Profiles in Excellence: College of Engineering alumnus Bill Rose ’62 (civil engineering), ’65 M.S. (mechanical engineering)

From NASA to SOFIA to wifi, Bill Rose’s aerospace engineering career has made a mark far and wide.

Reno native Bill Rose ’62 (civil engineering), ’65 M.S. (mechanical engineering) has spent the last five decades working on projects that have shaped modern aviation. But his illustrious engineering career almost never happened.

The path almost not taken

When Rose was in high school and trying to decide which career to choose, his father and his uncle each presented possible paths forward. While his father was a civil engineer and the last registered highway engineer in Nevada, his uncle was a surgeon and encouraged him to pursue a medical degree. Rose even took an internship with an oral surgeon, but when he saw an extraction, he decided it wasn’t for him and began his collegiate career in civil engineering.

“At the time, the civil engineering department offered a pretty classical education,” Rose said. “While I was there, I became interested in compressible fluid dynamics and supersonic flow, and the mechanical engineering department was hiring young, vibrant professors.”

After receiving his bachelor’s in civil engineering, in order to make the leap to mechanical, Rose had to take many of the upper-division undergraduate courses in mechanical engineering to prepare for graduate school. With those behind him and flourishing in his M.S. program, he soon found himself in another internship, this one at the NASA Ames Research Center in Mountain View, Calif.

“After I finished up my M.S., I called one of the NASA guys,” Rose said. “The branch chief said, ‘Come on down,’ so I did, and I was offered a job on the spot.”

NASA to SOFIA

After a dozen years at the NASA Ames Research Center, where he worked on both the experimental and analytical side of large booster rockets, supersonic, and hypersonic aircraft, Rose began Rose Engineering and Research, Inc.

“It was real bootstrapping,” Rose said of the early years of his business. “It was rough going to start with, but the transition allowed me to migrate into various types of programs.”

Since founding the company in 1978, among his many projects, he served as lead engineer performing wind tunnel tests for a research aircraft called the Stratospheric Observatory for Infrared Astronomy (SOFIA). SOFIA has a telescope in its fuselage, and in order to use it properly, the vessel needs to have a 4.3-meter-wide door open in flight. While opening a door on an airplane is a noisy proposition in the best of circumstances, the noise wasn’t the biggest problem Rose had to overcome.

“Yes, you had to eliminate the noise completely,” Rose said. “More than that, you had to eliminate the pressure fluctuations that cause fatigue failures in the metal.”

Flying at 45,000 feet—above 99 percent of Earth’s atmosphere—SOFIA enables scientists to study the births and deaths of stars, the formation of solar systems, and black holes, along with a number of other cosmic phenomena like asteroids and celestial magnetic fields. With its unobstructed telescopic view, SOFIA has produced stunning imagery, for example, of Orion’s Horsehead Nebula.

Wifi to row 33

If you have taken a commercial air flight in the past ten years or so, you have undoubtedly been offered on-board wifi. But have you ever wondered how the reliable connection to the world wide web at 30,000 feet and 500 miles per hour is possible? Part of the answer is the elaborate tracking antenna and the aerodynamic radome, the bubble-like structure that protects wifi-gathering antennas from the elements.
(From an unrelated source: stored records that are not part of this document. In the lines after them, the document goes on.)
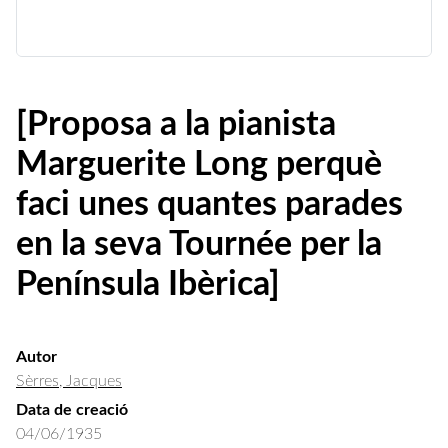
[Proposa a la pianista
Marguerite Long perquè
faci unes quantes parades
en la seva Tournée per la
Península Ibèrica]
Autor
Sèrres, Jacques
Data de creació
04/06/1935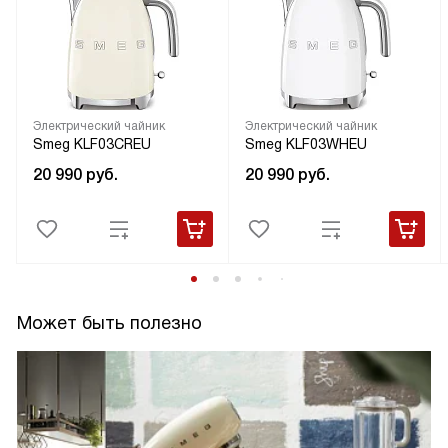
Электрический чайник
Электрический чайник
Smeg KLF03CREU
Smeg KLF03WHEU
20 990
руб.
20 990
руб.
Может быть полезно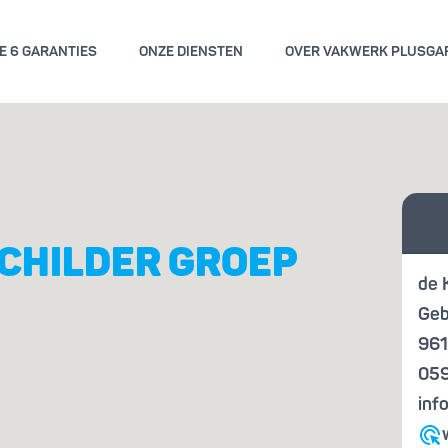
E 6 GARANTIES
ONZE DIENSTEN
OVER VAKWERK PLUSGA
GEMENE VOORWAARDEN
KWALITE
Vraag
ENGARANTIE
KENN
offer
CHILDER GROEP
de 
Geb
961
05
inf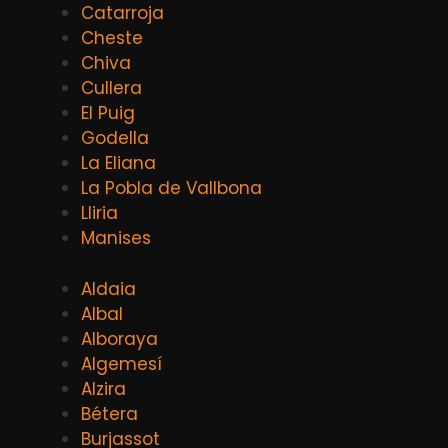
Catarroja
Cheste
Chiva
Cullera
El Puig
Godella
La Eliana
La Pobla de Vallbona
Lliria
Manises
Aldaia
Albal
Alboraya
Algemesí
Alzira
Bétera
Burjassot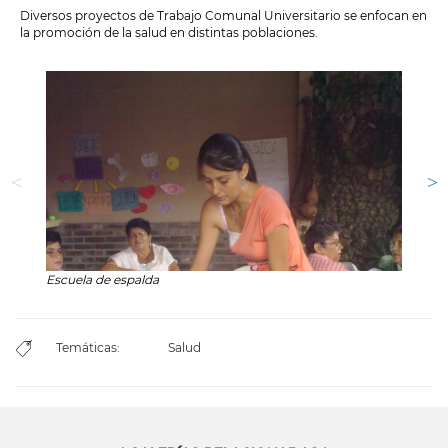
Diversos proyectos de Trabajo Comunal Universitario se enfocan en
la promoción de la salud en distintas poblaciones.
Escuela de espalda
Aten
Temáticas:
Salud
Rose has designed several of these radomes currently flying on commercial transport airplanes.

“Around 2000, there was growing interest in sat-comm antennas on commercial aircraft, and that evolved into on-board, continuous internet connection for 200 people at a time,” Rose said. But rather than building new airplanes with built-in wifi capabilities, the industry turned to Rose to help retrofit existing planes because, as he explained, “Aircraft modification is an inexpensive way to get what you want on an airplane.”

Rose’s firm designed, tested and received FAA approval for the needed radomes that could withstand the forces, buffeting and birdstrikes associated with air travel. As Rose explained, “The radome allows for interfacing between the atmosphere and the people in row 33.”

Continuing a tradition of excellence through new aerospace program

To build on the tradition of excellence in aerospace engineering that pioneering alumni like Bill Rose have established, the Department of Mechanical Engineering is launching an aerospace engineering program that will offer a minor as well as undergraduate and graduate degrees.

For those looking to follow in Rose’s footsteps, he said, “An engineering degree teaches you how to be analytical and approach problems in new ways. If you are in it and have the guts to hang on, you’ll never regret it.”